WT Week 1

Introduction to Wireless Technology

Wireless Communication

Transfer of information between 2 or more points not connected by wires

Coverage Range

Proximity Range

Less than 3cm

• Proximity card / RFID card
• Ez-link card
• NETS Flashpay

Short Range

Up to 10m

• Infrared Remote Control (e.g. TV remote)
• Radio Remote Control (e.g. Toy car remote)
• Bluetooth

Short to Medium Range

100m

• WLAN

Medium Range

Up to 50km

• Radio Walkie-Talkie
• Handphones (GPRS, 3G, 4G)

Medium to Long Range

Up to 100km

• Microwaves tech

Long Range

100km and beyond

• Low Earth Orbit (LEO) Satellite
• Medium Earth Orbit (MEO) Satellite
• Geostationary / Geosynchronous Earth Orbit (GEO) Satellite

Advantages

• Mobile Workforce
  • Work from anywhere, anytime
  • Contactable 24/7
• No time or cost required to lay cables
  • Makes relocation efficient
• Connectivity more reliable
  • Cable failure or connector damage not a concern

Disadvantages

• Security
  • Wireless signals easily captured
• Health Risk
  • Radiation
• Service easily made unavailable
  • Can be caused by interference or jamming

Factors affecting choice of WT for different applications

1. Maturity of WT
2. Range of coverage
3. Frequency band
4. Sensitivity of application
5. Security features
6. Weight
7. Portability

Cost Related

1. Cost of equipment
2. Setup / Installation costs
3. Recurrent costs
4. Service and maintenance costs
5. Upgrading costs
6. Operational costs

Electromagnetic Waves

Wireless communications sends data signals via EM waves. EM waves travel through space at the speed of light (~ 300,000 km/s)

Created when a changing magnetic field causes a changing electric field, which then causes another changing magnetic field, and so on…

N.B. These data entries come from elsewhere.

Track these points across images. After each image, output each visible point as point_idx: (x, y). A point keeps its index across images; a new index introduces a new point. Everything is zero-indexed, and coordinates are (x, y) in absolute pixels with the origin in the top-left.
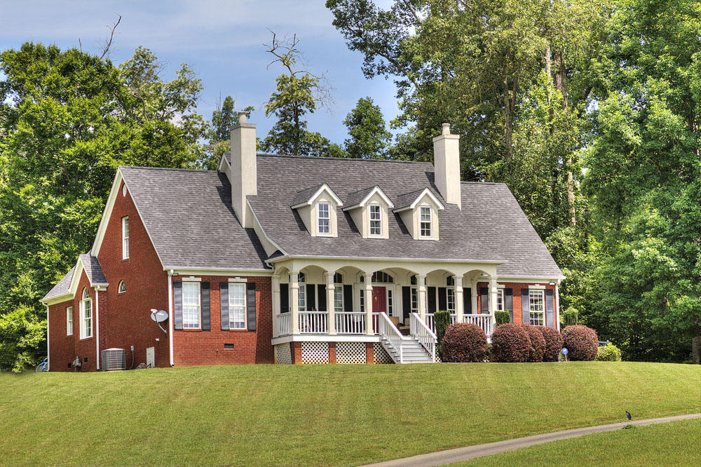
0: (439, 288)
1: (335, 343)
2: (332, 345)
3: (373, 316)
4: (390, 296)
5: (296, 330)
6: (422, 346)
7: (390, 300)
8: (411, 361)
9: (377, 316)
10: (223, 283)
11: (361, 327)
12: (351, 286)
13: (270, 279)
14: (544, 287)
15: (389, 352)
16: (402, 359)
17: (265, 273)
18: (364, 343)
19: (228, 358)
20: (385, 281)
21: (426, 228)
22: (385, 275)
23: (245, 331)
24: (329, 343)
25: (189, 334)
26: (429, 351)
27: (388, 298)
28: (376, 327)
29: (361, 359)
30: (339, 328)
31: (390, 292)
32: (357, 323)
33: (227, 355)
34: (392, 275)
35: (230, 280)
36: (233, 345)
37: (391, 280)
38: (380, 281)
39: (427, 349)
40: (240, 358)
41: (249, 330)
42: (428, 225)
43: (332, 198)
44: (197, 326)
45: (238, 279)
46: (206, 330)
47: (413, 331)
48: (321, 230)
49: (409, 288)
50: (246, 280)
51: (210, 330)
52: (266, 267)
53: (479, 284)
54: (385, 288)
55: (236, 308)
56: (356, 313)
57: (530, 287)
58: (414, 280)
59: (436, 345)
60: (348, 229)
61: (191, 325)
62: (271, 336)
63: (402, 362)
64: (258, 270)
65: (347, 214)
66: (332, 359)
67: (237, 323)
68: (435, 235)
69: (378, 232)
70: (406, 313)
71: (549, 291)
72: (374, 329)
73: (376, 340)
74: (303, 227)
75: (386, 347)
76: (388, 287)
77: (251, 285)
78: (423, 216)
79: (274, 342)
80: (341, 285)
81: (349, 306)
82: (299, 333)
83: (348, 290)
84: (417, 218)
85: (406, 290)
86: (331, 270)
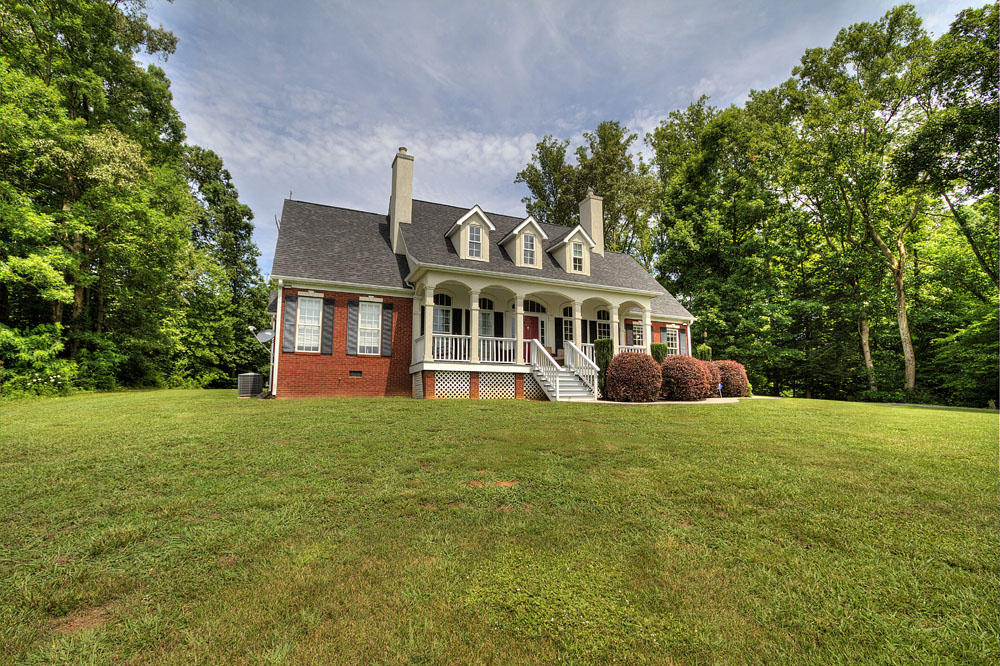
0: (591, 322)
1: (478, 373)
2: (474, 375)
3: (525, 343)
4: (543, 326)
5: (428, 356)
6: (580, 379)
7: (543, 330)
8: (570, 397)
9: (529, 344)
10: (353, 301)
11: (508, 356)
12: (502, 314)
13: (411, 300)
14: (678, 327)
15: (541, 384)
16: (558, 395)
17: (406, 293)
18: (513, 374)
19: (352, 388)
20: (538, 311)
21: (578, 263)
22: (538, 305)
23: (377, 357)
24: (471, 373)
25: (302, 358)
26: (590, 385)
27: (540, 328)
28: (527, 357)
29: (508, 392)
30: (484, 357)
31: (542, 322)
32: (506, 352)
33: (353, 385)
34: (545, 306)
35: (361, 298)
36: (361, 372)
37: (544, 310)
38: (532, 310)
39: (587, 382)
40: (369, 389)
41: (382, 356)
42: (580, 261)
43: (484, 222)
44: (316, 349)
45: (371, 298)
46: (325, 354)
47: (568, 361)
48: (471, 254)
49: (561, 319)
50: (381, 300)
51: (331, 354)
52: (405, 286)
53: (626, 320)
54: (537, 318)
55: (369, 330)
56: (506, 342)
57: (667, 326)
58: (568, 311)
59: (599, 377)
60: (500, 257)
61: (309, 349)
62: (409, 364)
63: (559, 399)
64: (397, 290)
65: (502, 247)
66: (474, 392)
67: (369, 348)
68: (586, 271)
69: (532, 262)
70: (559, 345)
71: (682, 330)
72: (525, 358)
73: (526, 370)
74: (452, 249)
75: (538, 379)
76: (541, 317)
77: (388, 305)
78: (575, 251)
79: (412, 370)
80: (492, 313)
81: (499, 332)
82: (433, 360)
83: (499, 318)
84: (570, 253)
85: (558, 322)
86: (476, 288)
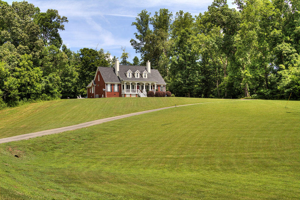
0: (147, 86)
2: (131, 94)
3: (137, 90)
8: (143, 97)
10: (114, 85)
13: (121, 84)
15: (139, 95)
22: (139, 83)
23: (117, 92)
25: (109, 93)
27: (139, 87)
29: (135, 96)
30: (132, 92)
32: (135, 91)
33: (115, 96)
36: (115, 94)
39: (145, 95)
40: (117, 96)
43: (131, 72)
45: (116, 84)
46: (111, 92)
47: (143, 92)
48: (129, 77)
53: (153, 85)
55: (116, 89)
56: (134, 89)
57: (161, 85)
58: (143, 84)
59: (147, 94)
60: (133, 76)
61: (109, 91)
63: (141, 97)
64: (119, 83)
65: (133, 74)
66: (131, 97)
68: (146, 77)
69: (138, 77)
70: (142, 90)
71: (164, 86)
73: (137, 93)
74: (126, 76)
76: (139, 85)
77: (118, 85)
79: (122, 94)
81: (133, 89)
83: (133, 86)
84: (144, 75)
85: (142, 86)
86: (131, 83)
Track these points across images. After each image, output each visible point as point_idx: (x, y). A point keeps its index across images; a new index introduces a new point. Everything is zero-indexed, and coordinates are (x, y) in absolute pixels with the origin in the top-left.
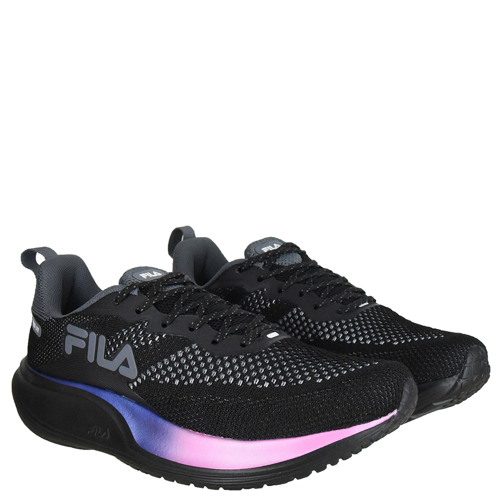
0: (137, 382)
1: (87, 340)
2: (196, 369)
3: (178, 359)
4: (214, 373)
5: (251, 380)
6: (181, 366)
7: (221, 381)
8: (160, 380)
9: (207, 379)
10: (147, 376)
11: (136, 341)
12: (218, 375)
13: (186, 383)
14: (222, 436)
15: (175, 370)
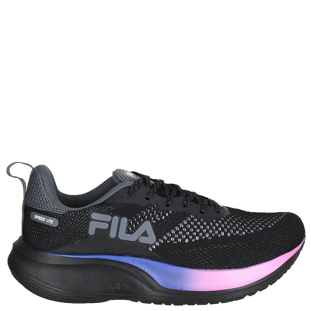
0: (155, 245)
1: (110, 223)
2: (198, 230)
3: (185, 226)
4: (211, 231)
5: (234, 231)
6: (188, 230)
7: (216, 235)
8: (174, 241)
9: (207, 235)
10: (164, 240)
11: (153, 218)
12: (213, 232)
13: (193, 240)
14: (227, 268)
15: (184, 233)
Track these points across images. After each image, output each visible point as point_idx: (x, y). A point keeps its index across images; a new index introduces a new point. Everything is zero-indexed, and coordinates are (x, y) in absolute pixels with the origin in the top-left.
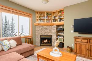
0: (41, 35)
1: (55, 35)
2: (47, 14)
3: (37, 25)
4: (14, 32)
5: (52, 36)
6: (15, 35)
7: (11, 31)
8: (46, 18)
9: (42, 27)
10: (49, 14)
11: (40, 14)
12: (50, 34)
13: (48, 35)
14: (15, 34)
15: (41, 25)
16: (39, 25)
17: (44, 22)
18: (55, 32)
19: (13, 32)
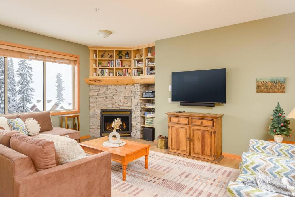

Frequency (measured in Hertz, Hz) is the no. of cycles per second

Radio Spectrum

Radio Frequency (RF) Spectrum - 30Hz to 30GHz

Frequency Bands

Very Low Frequencies (VLF)

• Frequency (kHz): 3 - 30
• Common Usage: Marine shipping

Low Frequencies (LF)

• Frequency (kHz): 30 - 300
• Common Usage: Cordless telephone

Medium Frequencies (MF)

• Frequency (kHz): 300 - 3,000
• Common Usage: AM radio

High Frequencies (HF)

• Frequency (kHz): 3,000 - 30,000
• Common Usage: Short wave radio

Very High Frequencies (VHF)

• Frequency (kHz): 30,000 - 300,000
• Common Usage: FM radio, TV

Ultra High Frequencies (UHF)

• Frequency (kHz): 300,000 - 3,000,000
• Common Usage: Cell phones, WLAN 802.11b, Air traffic controller

Super High Frequencies (SHF)

• Frequency (kHz): 3,000,000 - 30,000,000
• Common Usage: WLAN 802.11a

Extremely High Frequencies (EHF)

• Frequency (kHz): > 30,000,000
• Common Usage: Radio astronomy

Analog and Digital Signals

Analog Signal

A continuously variable signal that may be represented as a wave

Often a measured response to changes in physical phenomena, such as sound, light, temperature, position or pressure. (e.g. Varying pressure of sound striking a mic)

Digital Signal

A signal that is both discrete and quantised

Digital signals convey information to digital computers to be processed.

How is Data represented?

Data is encoded using coding systems

Examples

• ASCII (American Standard Code for Information Interchange)
  • Max 256 codes using 8 bits (Extended version)
• Unicode
  • Thousands of codes using up to 32 bits
  • > 90,000 encoded characters

How is Data represented using Signals?

ASCII code for ‘Y’ - 0101 1001

How is Data sent via Radio Waves?

For both analog and digital, data has to be encoded into radio waves before it can be sent. The radio wave acts as a carrier wave.

Modulation

The process of encoding data into the carrier wave

• Modulator: Performs modulation
• Demodulator: Performs demodulation
• Modem: Performs both

fin